Sydney seaplane crash: Sharp turn 'inexplicable', operator says
A seaplane was not following an authorised route when it plunged into a river north of Sydney, killing six people, the flight operator says.
Five members of a British family and a Canadian pilot died in the incident on 31 December. There were no survivors.
A preliminary report, released on Wednesday, did not draw any conclusions about why the plane had crashed.
But Sydney Seaplanes described events moments before the crash as "totally inexplicable".
The Australian Transport Safety Bureau (ATSB) report said the DHC-2 Beaver had made a steep right turn before diving nose-first into the Hawkesbury River at Jerusalem Bay, about 50km (30 miles) from the city.
"The key question arising from the report is why the plane crashed approximately half way down Jerusalem Bay... the plane simply should not have been where it was," said Sydney Seaplanes chief executive Aaron Shaw.
Among the victims was Richard Cousins, the chief executive of FTSE 100 catering company Compass Group.
Mr Cousins, 58, died alongside his 48-year-old fiancée, magazine editor Emma Bowden, her 11-year-old daughter Heather and his sons, Edward, 23, and William, 25, and pilot Gareth Morgan, 44.
The pilot had flown the authorised route "hundreds of times before", Mr Shaw said.
"A turn of this nature at low altitude by a pilot with Gareth's skills, experience and intimate knowledge of the location is totally inexplicable," he said.
The ATSB said it was investigating why Mr Morgan had flown in that direction.
"We don't have a preferred theory at this stage as to why he went off course," transport safety director Nat Nagy said.
Mr Nagy said investigators were exploring whether the sudden turn was "an attempt to turn around or whether it was a planned turn".
The pilot had more than 10,000 hours of flying experience - including about 9,000 hours on floatplanes. He had appeared to be in a "high standard of health", the report said.
Mr Morgan and the family from Tooting, in south-west London, had been flying back to Sydney from a waterfront restaurant near the crash site.
Cause remains unclear
Mr Nagy said he could not guarantee that the cause of the crash would be identified in the final report, due in a year.
"It is possible that we're not able to know exactly what happened in that cockpit," he said.
In its preliminary findings, investigators said there was no evidence of damage to the plane or any "flight control issues".
A survey of the wreckage found:
- No evidence of a birdstrike or a collision with any objects
- No evidence of pre-impact structural damage
- The aircraft's flaps had been in a "climb" position at the time of the crash.

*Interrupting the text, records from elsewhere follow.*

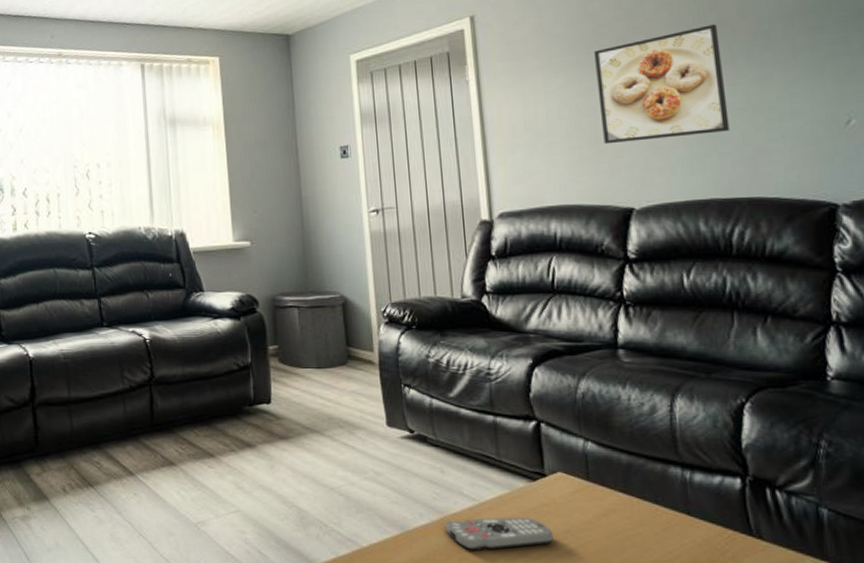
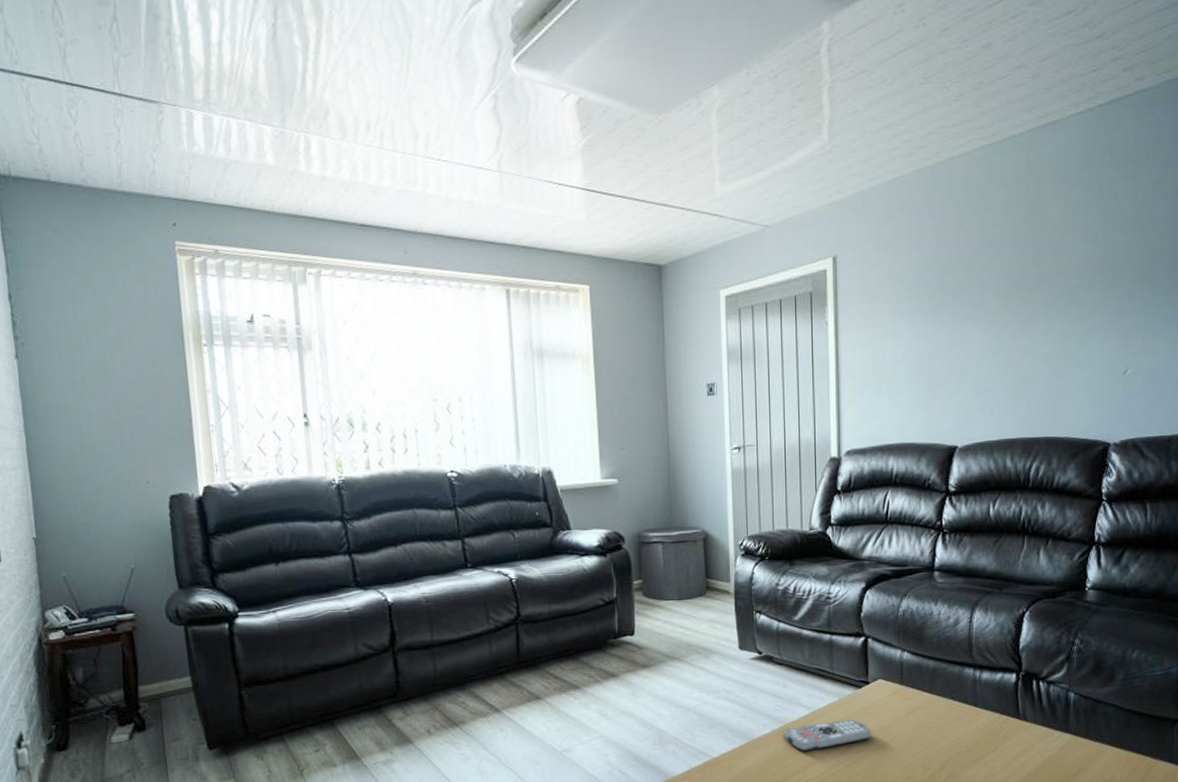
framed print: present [594,24,730,144] -> none [937,278,1039,387]

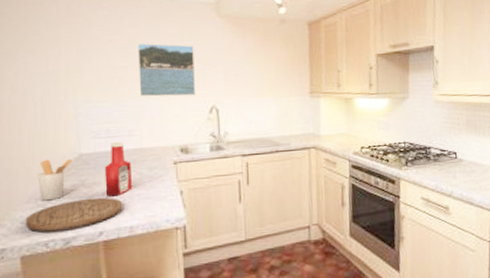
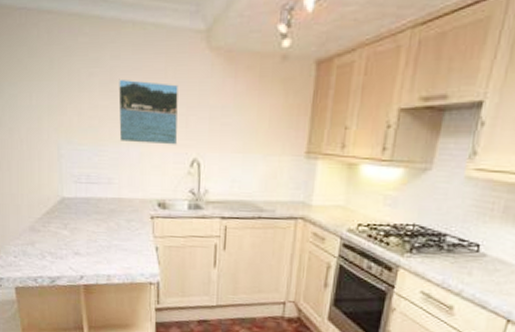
cutting board: present [25,197,123,233] -> none [17,242,102,270]
utensil holder: present [37,158,72,201] -> none [26,199,56,240]
ketchup bottle: present [104,141,133,197] -> none [84,188,111,244]

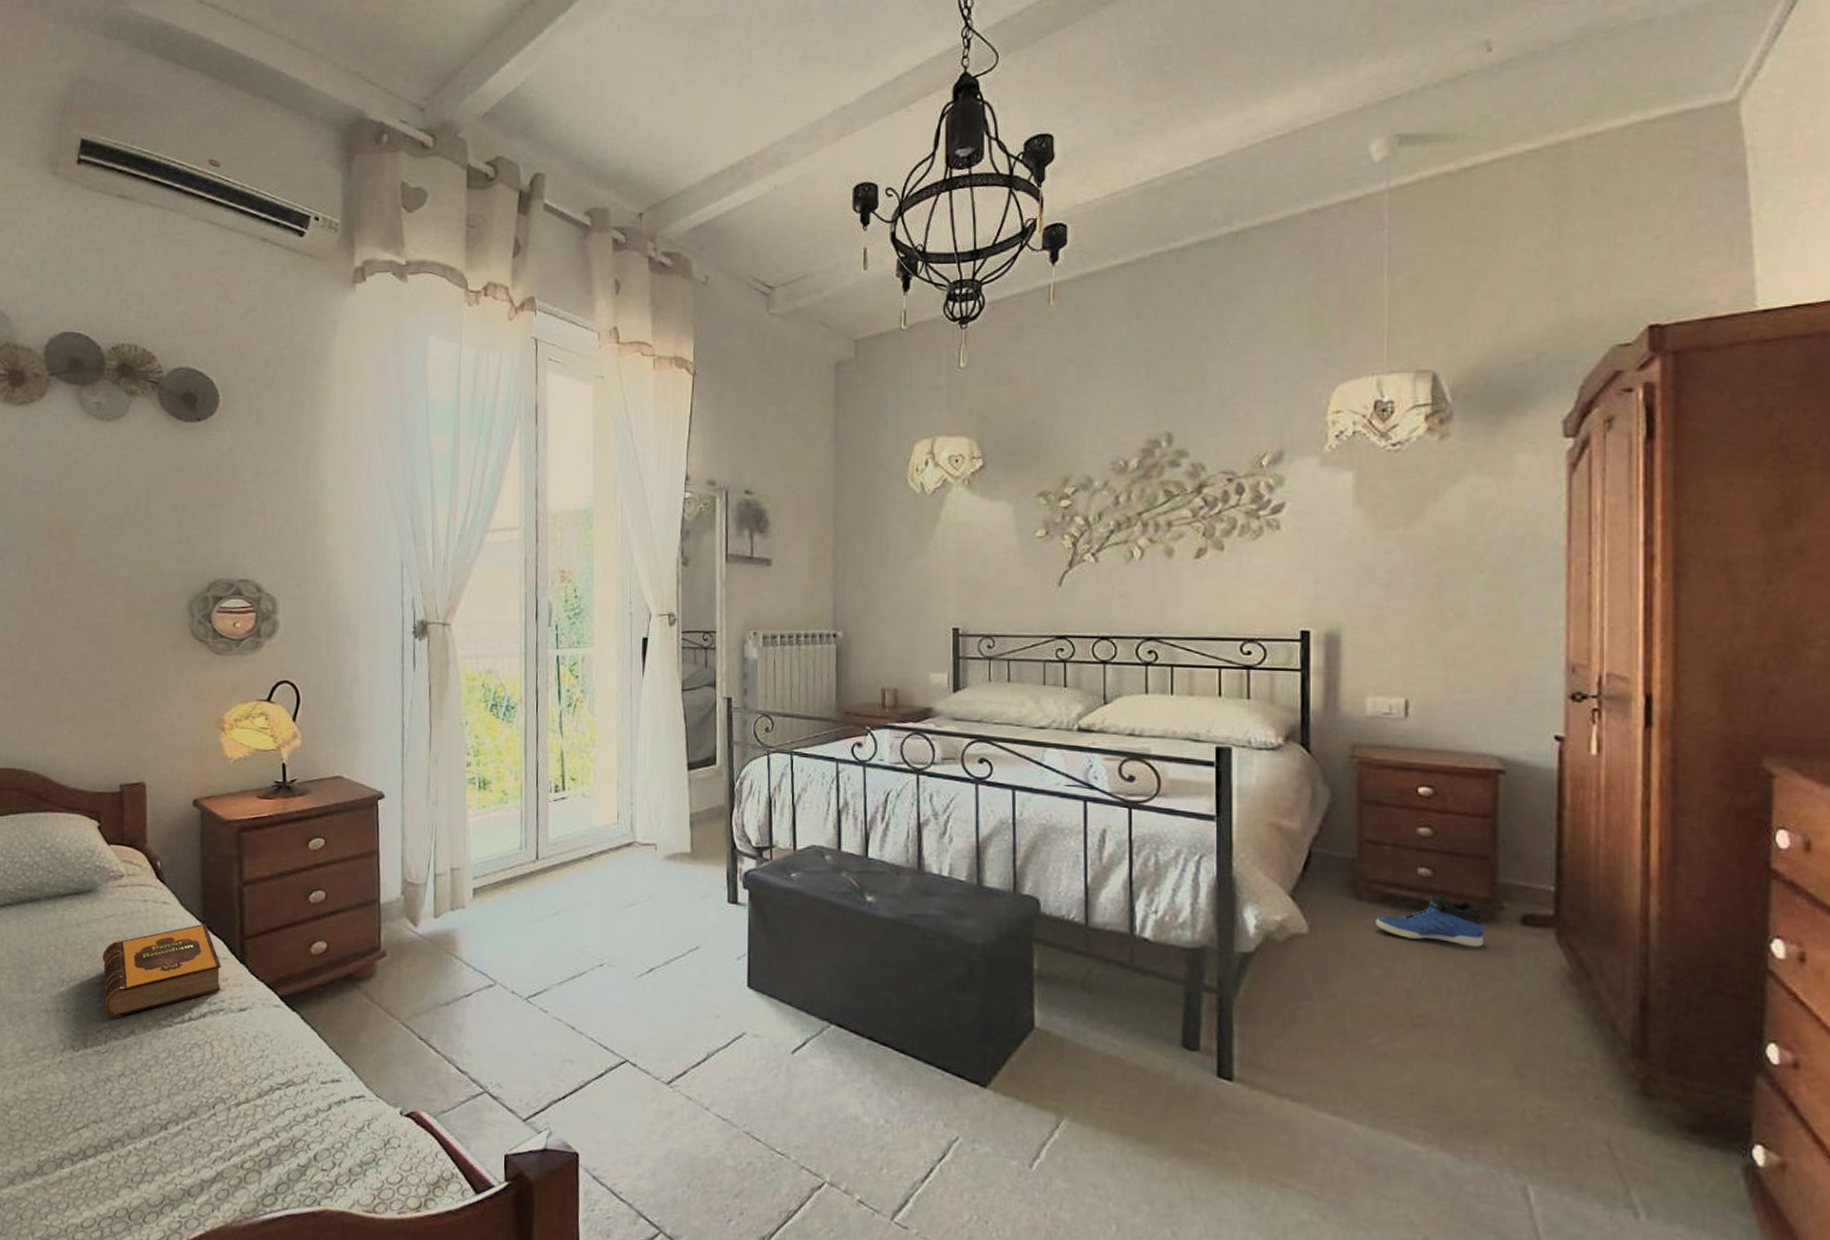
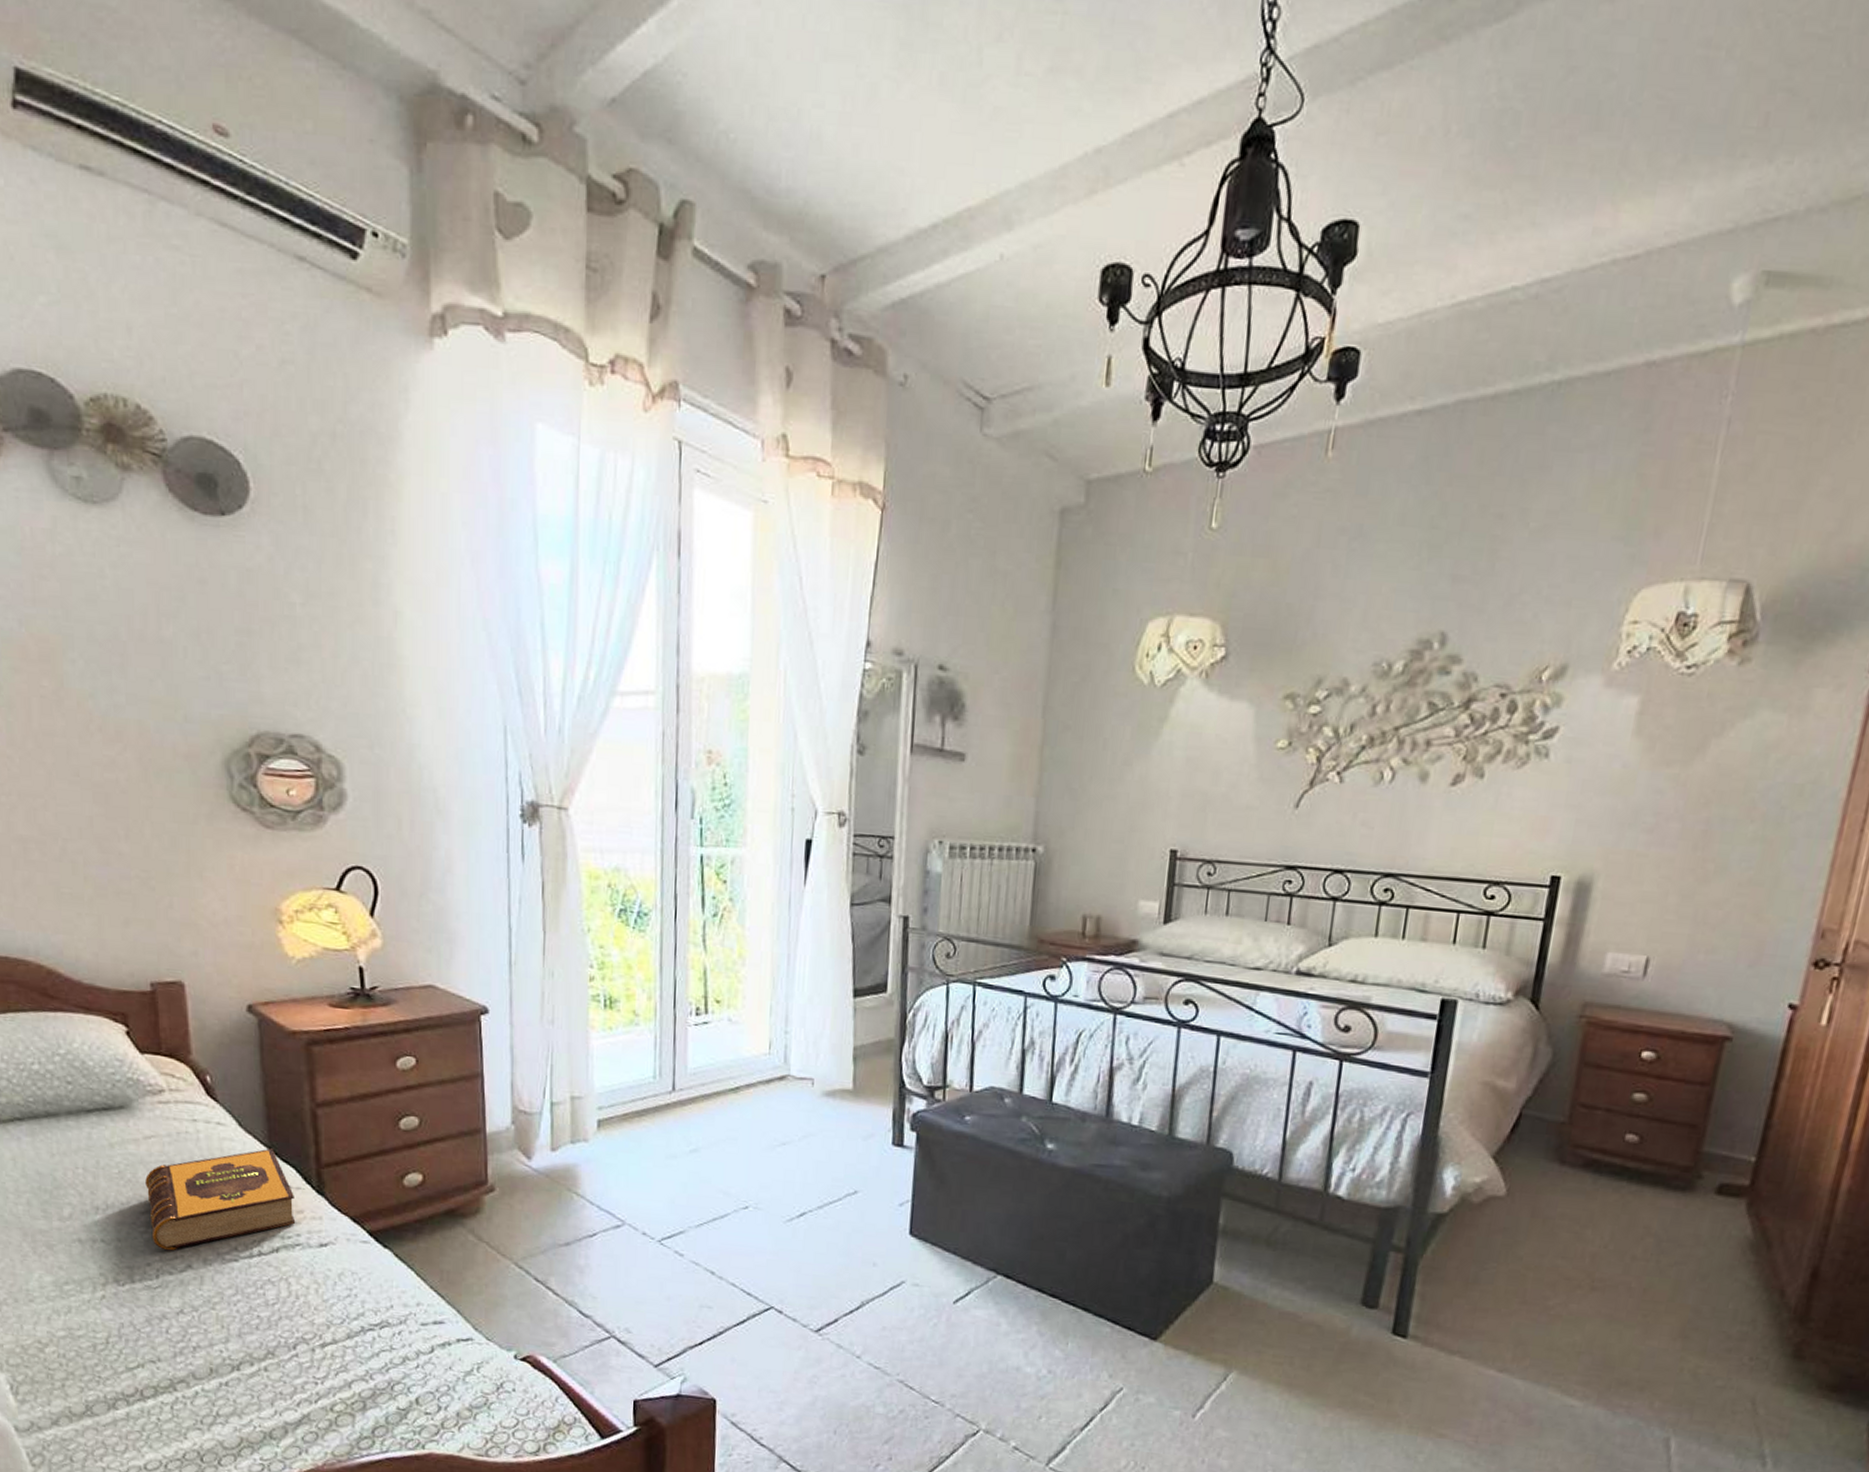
sneaker: present [1376,894,1483,947] -> none [1574,1161,1680,1215]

There was no voice or flight data recorder on board - neither were required by regulations for an aircraft of such size, the ATSB said.
The plane had last undergone maintenance in November. A new engine had also been installed then as part of a scheduled changeover, and subsequently tested, the report said.
Investigators said they would retain the engine, propeller and several aircraft components for further examination.